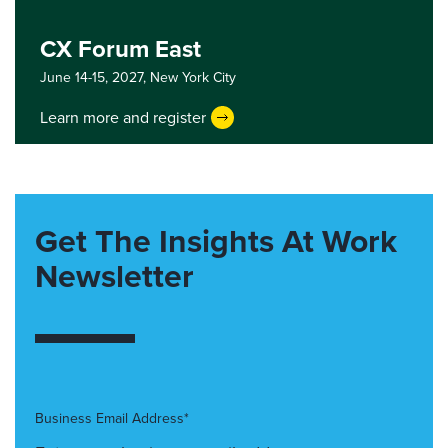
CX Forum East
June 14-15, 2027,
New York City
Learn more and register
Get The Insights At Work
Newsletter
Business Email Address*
☆ ☆ ☆ ☆
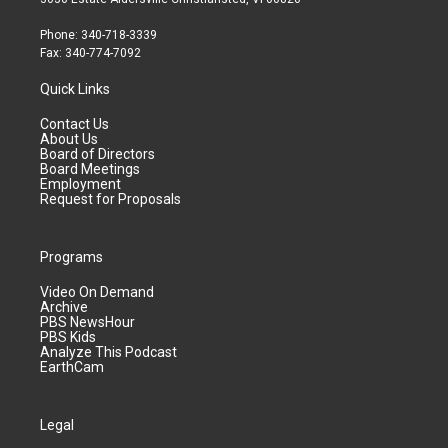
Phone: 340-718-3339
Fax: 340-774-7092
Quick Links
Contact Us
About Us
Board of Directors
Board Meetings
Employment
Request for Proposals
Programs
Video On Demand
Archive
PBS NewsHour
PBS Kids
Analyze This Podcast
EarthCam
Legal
☆ ☆ ☆ ☆
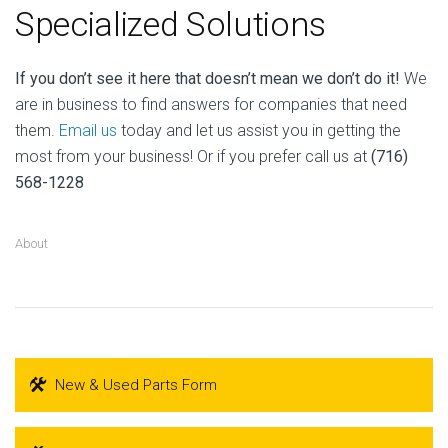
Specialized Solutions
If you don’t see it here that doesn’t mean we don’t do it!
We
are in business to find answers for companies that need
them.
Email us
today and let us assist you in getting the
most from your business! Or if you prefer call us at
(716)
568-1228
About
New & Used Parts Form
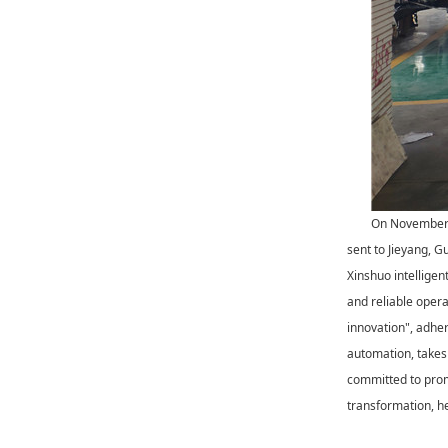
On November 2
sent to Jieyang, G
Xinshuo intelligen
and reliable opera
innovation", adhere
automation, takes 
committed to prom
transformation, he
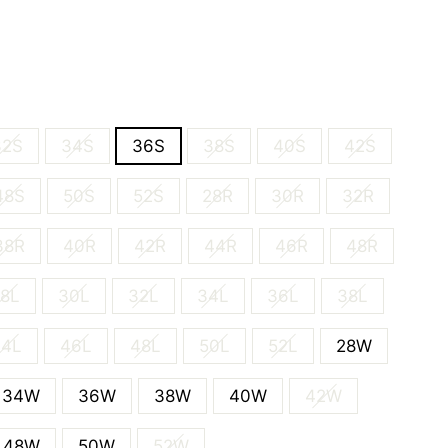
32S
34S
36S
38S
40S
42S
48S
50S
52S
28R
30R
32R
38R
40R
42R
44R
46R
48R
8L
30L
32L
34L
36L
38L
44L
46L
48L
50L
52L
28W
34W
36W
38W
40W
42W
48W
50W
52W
☆ ☆ ☆ ☆
--- Work order ---
Reproduce the lines of the listing word for word, starting at the line that contains "CX Forum East" and ending at the line that contains "Business Email Address*", with both of those lines included.

--- Answer section ---
CX Forum East
June 14-15, 2027,
New York City
Learn more and register
Get The Insights At Work
Newsletter
Business Email Address*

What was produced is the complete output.